Van Rompuy-Ashton : un ticket choc ?

Publié le par G&S

Après des mois et des mois de rebondissements autour de la ratification du traité de Lisbonne par les derniers pays européens récalcitrants, l’Europe s’est enfin donné deux personnages chargés de la représenter et, par là, répondre à la question provocante de Kissinger, lorsqu’il était Secrétaire d’État du gouvernement des États-Unis : « L’Europe, quel numéro de téléphone ? ».

Herman Van Rompuy, chef du gouvernement belge, a été élu Président de l’Union. Il est crédité de sa capacité pour trouver des compromis permettant de maintenir un État belge malgré les tendances séparatistes. Quant à la Britannique Catherine Asthon, « haute représentante de l’Union », elle n’a pas d’expérience diplomatique et provient d’un des pays européens les plus réticents à construire une Europe politique au profit d’un alignement sur les États-Unis d’Amérique.

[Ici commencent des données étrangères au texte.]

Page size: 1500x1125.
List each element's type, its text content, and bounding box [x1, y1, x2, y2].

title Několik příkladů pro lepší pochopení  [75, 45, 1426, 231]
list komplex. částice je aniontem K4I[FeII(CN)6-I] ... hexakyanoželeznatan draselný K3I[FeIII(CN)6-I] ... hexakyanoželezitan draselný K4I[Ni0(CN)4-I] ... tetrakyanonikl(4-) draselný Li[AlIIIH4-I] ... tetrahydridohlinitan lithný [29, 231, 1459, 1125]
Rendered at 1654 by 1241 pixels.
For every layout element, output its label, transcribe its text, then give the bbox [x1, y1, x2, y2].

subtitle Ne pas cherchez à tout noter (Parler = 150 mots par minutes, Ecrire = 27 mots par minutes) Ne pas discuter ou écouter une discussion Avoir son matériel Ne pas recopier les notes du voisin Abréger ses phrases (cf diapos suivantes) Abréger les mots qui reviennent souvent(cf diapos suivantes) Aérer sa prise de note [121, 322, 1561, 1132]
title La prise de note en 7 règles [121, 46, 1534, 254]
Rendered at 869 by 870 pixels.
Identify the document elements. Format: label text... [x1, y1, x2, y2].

Le député européen Henri Lamassoure constatait l’opacité qui a entouré ces nominations et faisait part de sa déception dans un entretien au journal Le Figaro : « C'est une procédure inadaptée marquée par une absence de transparence indéfendable. Nous ne savions même pas qui était candidat et pourquoi ils ont été élus. Cela nous ramène aux mœurs du sérail de l'Empire ottoman, alors qu'il s'agissait d'élire les dirigeants de l'Europe du XXIe siècle. Ni la notoriété ni l'expérience n'ont été prises en compte. La notoriété de Herman Van Rompuy n'a pas dépassé la Belgique, l'expérience en diplomatie de Catherine Ashton est proche du néant, selon les Britanniques eux-mêmes » 1.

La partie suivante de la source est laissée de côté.